### [Record extracts]
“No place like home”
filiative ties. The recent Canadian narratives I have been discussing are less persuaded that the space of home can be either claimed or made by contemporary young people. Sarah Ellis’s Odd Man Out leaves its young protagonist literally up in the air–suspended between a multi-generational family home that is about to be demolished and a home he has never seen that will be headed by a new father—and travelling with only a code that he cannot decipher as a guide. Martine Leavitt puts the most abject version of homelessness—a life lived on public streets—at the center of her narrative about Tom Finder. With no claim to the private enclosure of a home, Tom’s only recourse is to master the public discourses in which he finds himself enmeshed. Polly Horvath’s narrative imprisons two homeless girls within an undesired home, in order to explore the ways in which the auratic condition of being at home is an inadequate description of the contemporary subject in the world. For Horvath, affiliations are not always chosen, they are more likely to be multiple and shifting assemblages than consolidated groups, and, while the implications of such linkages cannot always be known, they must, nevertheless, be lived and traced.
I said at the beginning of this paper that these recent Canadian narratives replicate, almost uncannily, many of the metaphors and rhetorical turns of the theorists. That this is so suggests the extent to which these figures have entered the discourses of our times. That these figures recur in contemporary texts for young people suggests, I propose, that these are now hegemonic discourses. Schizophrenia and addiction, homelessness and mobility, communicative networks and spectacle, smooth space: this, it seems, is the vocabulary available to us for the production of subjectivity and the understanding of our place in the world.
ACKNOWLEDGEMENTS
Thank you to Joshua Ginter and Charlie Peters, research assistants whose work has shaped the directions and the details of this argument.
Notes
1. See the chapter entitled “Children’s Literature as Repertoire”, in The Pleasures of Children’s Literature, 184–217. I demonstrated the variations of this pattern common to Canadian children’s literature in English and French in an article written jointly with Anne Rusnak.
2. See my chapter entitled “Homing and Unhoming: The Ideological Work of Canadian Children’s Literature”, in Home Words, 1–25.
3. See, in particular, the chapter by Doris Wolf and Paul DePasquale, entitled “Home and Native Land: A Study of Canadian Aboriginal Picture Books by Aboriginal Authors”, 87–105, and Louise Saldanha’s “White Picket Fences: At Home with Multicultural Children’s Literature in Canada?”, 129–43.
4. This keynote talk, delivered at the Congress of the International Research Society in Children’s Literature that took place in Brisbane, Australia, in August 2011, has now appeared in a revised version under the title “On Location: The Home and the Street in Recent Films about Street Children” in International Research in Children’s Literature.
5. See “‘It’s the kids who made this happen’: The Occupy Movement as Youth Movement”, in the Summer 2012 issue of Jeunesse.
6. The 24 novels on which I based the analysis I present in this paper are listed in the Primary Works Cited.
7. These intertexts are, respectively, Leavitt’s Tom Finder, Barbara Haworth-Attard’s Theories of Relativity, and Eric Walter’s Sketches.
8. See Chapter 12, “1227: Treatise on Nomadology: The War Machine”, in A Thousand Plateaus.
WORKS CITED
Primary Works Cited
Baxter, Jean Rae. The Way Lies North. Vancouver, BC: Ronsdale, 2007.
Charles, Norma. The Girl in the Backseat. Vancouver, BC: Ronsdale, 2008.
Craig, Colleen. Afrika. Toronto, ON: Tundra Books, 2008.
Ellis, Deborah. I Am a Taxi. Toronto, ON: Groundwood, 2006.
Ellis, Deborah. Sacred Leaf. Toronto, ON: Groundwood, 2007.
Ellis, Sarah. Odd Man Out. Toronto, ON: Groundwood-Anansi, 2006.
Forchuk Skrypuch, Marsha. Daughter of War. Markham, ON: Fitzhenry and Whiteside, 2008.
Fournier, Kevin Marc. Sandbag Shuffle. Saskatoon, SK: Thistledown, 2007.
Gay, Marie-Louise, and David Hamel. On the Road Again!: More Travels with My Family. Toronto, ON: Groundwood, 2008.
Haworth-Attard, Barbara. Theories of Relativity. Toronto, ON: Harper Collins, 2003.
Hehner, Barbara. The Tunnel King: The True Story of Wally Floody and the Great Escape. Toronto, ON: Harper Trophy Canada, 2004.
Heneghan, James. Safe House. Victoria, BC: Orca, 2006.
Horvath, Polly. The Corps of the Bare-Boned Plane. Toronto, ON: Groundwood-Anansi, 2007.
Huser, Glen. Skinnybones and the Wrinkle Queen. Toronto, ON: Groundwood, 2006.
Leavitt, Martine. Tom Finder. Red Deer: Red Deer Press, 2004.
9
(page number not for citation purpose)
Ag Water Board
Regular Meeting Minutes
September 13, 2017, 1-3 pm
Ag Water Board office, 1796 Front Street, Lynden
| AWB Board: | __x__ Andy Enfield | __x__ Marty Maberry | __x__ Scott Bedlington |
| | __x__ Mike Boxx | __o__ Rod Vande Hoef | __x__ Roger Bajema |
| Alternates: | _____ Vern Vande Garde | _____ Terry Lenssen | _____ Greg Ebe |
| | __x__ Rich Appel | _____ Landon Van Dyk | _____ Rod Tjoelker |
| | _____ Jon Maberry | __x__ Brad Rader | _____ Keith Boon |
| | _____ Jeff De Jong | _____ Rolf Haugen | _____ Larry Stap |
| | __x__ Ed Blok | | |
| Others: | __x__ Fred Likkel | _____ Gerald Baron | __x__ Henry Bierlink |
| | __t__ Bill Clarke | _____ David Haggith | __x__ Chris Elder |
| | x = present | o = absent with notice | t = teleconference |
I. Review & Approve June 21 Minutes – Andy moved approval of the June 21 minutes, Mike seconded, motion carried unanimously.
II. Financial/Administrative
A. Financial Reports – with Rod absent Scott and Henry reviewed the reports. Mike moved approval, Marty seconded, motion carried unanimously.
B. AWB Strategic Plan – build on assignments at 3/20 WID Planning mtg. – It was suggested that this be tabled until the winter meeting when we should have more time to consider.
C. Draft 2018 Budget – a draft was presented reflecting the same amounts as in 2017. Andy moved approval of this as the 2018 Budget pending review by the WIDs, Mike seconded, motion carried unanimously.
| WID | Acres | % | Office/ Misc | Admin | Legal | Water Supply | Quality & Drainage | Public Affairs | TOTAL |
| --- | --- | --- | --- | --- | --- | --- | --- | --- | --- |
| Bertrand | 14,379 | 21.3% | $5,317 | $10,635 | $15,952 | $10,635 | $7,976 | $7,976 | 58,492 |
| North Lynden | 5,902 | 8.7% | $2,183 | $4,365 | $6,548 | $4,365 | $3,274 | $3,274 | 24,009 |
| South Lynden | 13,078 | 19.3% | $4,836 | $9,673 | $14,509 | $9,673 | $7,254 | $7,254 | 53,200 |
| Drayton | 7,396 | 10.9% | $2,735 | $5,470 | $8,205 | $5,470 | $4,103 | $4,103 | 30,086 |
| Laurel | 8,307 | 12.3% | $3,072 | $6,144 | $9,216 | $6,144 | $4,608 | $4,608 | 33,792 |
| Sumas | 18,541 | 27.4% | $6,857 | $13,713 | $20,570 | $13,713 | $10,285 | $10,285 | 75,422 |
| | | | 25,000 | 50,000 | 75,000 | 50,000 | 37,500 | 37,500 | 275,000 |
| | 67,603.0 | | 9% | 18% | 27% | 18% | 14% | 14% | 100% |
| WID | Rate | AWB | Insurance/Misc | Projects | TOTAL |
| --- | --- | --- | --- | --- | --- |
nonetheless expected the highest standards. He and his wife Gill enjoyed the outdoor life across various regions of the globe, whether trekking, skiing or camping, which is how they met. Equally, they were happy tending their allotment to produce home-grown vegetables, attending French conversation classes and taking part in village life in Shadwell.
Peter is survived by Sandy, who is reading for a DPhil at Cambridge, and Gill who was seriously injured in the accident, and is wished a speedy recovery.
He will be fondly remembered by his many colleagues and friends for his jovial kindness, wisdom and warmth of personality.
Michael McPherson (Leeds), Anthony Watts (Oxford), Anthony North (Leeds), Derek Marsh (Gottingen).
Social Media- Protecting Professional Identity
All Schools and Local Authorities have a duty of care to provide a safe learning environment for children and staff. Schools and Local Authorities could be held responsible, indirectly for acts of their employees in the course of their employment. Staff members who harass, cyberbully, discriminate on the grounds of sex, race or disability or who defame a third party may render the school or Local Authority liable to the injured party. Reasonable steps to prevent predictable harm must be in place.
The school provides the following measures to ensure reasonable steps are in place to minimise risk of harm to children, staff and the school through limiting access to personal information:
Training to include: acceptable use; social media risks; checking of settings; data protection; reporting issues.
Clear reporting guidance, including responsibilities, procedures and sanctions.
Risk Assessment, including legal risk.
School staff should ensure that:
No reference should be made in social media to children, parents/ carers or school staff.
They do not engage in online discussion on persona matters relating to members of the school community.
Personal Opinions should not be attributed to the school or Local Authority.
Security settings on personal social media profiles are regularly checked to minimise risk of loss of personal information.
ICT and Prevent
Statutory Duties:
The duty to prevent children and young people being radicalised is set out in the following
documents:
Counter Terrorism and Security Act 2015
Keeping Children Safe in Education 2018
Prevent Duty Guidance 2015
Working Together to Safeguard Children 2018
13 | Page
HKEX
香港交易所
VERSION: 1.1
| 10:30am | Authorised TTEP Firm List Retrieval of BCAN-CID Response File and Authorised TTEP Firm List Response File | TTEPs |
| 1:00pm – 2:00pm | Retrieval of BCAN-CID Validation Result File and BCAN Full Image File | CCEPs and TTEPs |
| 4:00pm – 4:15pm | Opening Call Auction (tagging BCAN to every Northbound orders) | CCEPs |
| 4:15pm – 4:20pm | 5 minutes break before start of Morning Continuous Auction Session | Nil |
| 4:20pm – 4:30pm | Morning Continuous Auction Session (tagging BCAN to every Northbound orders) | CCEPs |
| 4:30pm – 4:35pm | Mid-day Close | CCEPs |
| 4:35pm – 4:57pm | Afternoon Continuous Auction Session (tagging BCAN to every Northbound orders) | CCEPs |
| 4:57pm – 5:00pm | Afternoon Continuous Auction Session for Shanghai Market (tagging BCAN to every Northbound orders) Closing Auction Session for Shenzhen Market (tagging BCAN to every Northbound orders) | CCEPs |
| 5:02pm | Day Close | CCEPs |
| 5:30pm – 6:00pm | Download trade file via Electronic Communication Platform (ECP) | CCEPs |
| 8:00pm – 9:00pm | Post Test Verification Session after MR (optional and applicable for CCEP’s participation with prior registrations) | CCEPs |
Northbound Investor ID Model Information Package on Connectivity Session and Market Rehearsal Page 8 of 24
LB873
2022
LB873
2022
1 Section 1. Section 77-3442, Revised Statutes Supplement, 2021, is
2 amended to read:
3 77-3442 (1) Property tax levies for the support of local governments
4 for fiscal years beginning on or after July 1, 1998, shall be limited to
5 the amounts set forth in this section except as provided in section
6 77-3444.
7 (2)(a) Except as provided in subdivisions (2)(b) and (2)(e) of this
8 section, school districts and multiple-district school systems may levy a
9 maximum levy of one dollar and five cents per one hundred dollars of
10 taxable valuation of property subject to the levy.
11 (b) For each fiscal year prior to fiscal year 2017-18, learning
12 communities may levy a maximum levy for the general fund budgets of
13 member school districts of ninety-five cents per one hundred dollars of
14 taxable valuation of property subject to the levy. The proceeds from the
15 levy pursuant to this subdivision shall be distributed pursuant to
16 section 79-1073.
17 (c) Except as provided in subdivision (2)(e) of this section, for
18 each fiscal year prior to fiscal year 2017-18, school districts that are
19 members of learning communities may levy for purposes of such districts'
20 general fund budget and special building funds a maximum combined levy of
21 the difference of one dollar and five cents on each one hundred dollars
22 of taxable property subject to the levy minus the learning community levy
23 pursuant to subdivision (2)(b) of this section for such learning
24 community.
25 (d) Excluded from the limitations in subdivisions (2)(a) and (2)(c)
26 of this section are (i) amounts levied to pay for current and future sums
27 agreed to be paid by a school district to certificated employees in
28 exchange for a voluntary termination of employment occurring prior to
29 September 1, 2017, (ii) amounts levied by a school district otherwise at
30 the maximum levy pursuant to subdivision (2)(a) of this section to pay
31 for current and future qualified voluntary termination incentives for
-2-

### [Problem to work on]
Scan the listing above for the line that has "School staff should", then copy exactly from that line through the line that has "File | TTEPs |".

### [Exercise result]
School staff should ensure that:
No reference should be made in social media to children, parents/ carers or school staff.
They do not engage in online discussion on persona matters relating to members of the school community.
Personal Opinions should not be attributed to the school or Local Authority.
Security settings on personal social media profiles are regularly checked to minimise risk of loss of personal information.
ICT and Prevent
Statutory Duties:
The duty to prevent children and young people being radicalised is set out in the following
documents:
Counter Terrorism and Security Act 2015
Keeping Children Safe in Education 2018
Prevent Duty Guidance 2015
Working Together to Safeguard Children 2018
13 | Page
HKEX
香港交易所
VERSION: 1.1
| 10:30am | Authorised TTEP Firm List Retrieval of BCAN-CID Response File and Authorised TTEP Firm List Response File | TTEPs |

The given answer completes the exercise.